Hopefully, this will mean that they will re-vamp their distressed loans department and make it easier to speak with someone about short sales and workouts! They have been a very difficult bank to deal with.
Submitted by Wenceslao Fernandez Jr, BS, Realtor, CDPE on September 11, 2008 - 9:55am.
Amazing! I fail to see how in the world companies agree to pay compensation to top executives for failure.
As it is the case with the top brass at Fannie and Freddie (who not only received a very generous severance package but are also retained as consultant?!), "...Killinger could walk away with $23.6 million in deferred compensation, stock and pension benefits."
How can these people be compensated for failure?!
Whomever takes over the White House...heed this as a warning sign and reminder of how we got to where we are. By guaranteeing compensation for failure, we are guaranteeing failure and dis-incentivicing excellence in our country.

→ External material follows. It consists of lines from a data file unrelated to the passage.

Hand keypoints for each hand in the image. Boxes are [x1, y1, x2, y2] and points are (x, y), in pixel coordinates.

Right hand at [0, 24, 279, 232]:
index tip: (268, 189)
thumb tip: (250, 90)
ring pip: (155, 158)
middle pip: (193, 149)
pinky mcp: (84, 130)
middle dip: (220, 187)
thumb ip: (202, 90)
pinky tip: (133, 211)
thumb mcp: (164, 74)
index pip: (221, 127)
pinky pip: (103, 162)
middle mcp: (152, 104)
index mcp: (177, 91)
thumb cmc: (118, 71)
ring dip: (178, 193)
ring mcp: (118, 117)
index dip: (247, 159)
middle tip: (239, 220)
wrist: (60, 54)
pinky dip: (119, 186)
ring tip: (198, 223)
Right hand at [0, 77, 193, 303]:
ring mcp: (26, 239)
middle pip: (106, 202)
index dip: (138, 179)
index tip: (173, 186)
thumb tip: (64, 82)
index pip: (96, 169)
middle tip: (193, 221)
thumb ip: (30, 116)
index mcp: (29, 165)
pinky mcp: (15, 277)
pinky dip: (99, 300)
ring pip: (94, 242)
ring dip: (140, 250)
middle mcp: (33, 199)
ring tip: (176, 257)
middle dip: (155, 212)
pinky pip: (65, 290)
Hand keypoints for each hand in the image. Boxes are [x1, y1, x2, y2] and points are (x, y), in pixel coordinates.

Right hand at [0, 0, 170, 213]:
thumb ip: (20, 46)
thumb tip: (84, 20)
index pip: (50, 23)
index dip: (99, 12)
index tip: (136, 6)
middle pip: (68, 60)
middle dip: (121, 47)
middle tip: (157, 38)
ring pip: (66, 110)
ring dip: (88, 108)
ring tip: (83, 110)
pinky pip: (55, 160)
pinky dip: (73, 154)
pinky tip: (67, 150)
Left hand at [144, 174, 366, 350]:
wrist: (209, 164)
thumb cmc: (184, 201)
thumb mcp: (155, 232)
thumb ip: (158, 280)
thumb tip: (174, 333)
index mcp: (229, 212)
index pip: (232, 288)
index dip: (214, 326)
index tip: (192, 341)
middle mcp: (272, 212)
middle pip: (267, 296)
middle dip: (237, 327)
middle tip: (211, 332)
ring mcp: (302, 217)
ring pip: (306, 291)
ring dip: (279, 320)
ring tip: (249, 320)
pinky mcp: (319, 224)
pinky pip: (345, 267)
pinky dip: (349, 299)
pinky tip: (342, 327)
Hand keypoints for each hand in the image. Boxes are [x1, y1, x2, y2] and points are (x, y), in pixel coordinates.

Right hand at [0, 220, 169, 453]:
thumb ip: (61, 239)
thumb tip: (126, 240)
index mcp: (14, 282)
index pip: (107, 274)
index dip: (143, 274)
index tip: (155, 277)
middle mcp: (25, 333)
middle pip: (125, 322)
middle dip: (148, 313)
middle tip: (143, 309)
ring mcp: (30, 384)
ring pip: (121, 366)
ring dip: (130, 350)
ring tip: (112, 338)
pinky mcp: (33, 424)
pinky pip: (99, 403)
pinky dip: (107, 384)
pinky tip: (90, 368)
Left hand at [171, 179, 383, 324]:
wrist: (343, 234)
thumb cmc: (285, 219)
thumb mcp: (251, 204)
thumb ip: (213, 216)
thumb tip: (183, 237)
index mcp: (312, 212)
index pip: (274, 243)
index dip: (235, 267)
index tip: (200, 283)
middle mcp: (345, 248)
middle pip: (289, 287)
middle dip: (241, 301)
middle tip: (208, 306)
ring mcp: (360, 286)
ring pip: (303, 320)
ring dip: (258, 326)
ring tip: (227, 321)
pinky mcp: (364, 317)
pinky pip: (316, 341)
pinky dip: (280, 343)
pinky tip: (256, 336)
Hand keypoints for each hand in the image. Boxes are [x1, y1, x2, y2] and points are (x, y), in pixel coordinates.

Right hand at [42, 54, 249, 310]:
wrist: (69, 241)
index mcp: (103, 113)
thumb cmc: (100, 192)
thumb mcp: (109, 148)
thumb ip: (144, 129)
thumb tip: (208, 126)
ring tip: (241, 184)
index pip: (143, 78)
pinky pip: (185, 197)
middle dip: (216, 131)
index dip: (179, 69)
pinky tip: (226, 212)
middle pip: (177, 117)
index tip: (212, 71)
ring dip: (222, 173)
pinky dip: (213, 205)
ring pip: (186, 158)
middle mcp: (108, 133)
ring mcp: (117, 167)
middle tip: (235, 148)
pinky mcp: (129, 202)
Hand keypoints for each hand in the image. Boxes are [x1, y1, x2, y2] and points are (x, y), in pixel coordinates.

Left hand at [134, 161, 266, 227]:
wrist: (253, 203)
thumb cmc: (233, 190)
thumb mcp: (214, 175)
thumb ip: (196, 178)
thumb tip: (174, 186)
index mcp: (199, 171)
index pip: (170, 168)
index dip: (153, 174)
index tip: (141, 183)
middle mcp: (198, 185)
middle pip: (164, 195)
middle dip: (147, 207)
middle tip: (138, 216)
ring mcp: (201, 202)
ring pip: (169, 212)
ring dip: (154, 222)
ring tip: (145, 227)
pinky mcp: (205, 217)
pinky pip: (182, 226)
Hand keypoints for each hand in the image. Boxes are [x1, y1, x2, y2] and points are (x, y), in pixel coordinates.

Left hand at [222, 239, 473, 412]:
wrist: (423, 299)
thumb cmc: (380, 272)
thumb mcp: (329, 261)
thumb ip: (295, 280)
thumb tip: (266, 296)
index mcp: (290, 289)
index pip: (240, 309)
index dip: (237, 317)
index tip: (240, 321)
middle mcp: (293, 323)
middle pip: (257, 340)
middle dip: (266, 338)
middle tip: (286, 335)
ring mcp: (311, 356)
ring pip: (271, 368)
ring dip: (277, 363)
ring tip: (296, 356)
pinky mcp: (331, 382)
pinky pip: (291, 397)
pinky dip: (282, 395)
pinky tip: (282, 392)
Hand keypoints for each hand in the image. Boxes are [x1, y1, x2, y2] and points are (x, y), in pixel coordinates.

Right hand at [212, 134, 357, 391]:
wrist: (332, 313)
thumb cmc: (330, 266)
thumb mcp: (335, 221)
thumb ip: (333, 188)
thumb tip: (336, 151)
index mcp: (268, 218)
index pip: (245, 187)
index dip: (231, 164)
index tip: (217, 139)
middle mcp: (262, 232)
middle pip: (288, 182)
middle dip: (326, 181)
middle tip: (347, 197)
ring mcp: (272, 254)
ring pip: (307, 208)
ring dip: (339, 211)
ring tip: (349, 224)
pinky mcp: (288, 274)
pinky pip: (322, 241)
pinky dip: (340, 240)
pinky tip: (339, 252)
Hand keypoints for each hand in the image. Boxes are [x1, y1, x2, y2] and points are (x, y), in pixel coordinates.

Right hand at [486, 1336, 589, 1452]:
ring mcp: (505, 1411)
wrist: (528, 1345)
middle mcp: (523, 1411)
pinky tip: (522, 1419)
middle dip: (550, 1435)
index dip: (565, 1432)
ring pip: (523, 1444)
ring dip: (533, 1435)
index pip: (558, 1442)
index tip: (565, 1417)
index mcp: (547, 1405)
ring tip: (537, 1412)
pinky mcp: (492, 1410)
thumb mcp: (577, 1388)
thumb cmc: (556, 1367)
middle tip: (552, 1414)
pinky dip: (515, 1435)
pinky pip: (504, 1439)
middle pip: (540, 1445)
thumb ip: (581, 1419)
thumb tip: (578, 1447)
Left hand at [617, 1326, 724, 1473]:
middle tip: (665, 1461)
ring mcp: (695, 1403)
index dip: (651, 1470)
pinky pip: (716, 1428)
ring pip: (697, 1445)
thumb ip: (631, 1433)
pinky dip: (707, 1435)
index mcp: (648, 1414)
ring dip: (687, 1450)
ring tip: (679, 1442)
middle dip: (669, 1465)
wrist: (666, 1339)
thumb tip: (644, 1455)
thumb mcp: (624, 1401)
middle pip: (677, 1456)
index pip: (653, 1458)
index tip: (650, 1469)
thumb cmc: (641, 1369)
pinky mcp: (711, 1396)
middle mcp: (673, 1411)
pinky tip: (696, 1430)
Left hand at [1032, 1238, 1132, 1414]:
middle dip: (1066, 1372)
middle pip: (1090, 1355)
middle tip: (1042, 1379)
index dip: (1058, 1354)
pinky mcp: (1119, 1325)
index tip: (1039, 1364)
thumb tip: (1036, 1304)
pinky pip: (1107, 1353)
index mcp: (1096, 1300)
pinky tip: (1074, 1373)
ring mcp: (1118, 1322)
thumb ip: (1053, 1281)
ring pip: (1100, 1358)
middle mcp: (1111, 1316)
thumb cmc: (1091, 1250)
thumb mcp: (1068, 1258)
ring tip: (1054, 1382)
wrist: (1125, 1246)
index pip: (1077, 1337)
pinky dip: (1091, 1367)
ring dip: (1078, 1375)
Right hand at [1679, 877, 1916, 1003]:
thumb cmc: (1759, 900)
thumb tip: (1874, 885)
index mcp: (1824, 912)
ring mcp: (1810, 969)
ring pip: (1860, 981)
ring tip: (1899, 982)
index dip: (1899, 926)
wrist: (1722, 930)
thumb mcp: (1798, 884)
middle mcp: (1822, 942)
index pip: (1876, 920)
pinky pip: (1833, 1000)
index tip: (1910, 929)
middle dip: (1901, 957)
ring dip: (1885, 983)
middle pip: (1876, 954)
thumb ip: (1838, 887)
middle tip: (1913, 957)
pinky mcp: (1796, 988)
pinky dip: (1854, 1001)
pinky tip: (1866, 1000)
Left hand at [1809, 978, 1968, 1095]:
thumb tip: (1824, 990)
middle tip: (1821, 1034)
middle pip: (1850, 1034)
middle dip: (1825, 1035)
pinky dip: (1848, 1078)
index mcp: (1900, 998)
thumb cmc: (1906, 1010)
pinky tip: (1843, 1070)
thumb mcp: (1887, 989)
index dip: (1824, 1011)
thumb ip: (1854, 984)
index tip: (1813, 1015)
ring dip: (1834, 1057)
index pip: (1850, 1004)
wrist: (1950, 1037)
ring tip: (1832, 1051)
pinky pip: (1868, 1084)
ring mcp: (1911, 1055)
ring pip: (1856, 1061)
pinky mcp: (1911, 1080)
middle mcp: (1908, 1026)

This trend MUST stop or we are doomed.
Executives could perhaps receive sign-in bonuses and even performance bonuses. However, when the company faces possible dissintegration as most of these are, they should receive no compensation other than what they have already milked away.
If the company wins, they should too. But if the company looses...well...they should loose too!
www.MiamiRealEstateKing.com
Certified Distressed Property Expert
Miami-Dade County, Florida.
Submitted by Jane Gurley on September 11, 2008 - 1:36pm.
I totally agree with Mr. Fernandez above. 6791 employees have lost or will be losing their jobs and CEO Kerry Killinger walks away with $23.6 million? For doing what? Running a bank into the ground? It looks to me that he did not fulfill his contract and he should not be compensated any further.
Alan Fishman should be compensated after he proves himself, not before.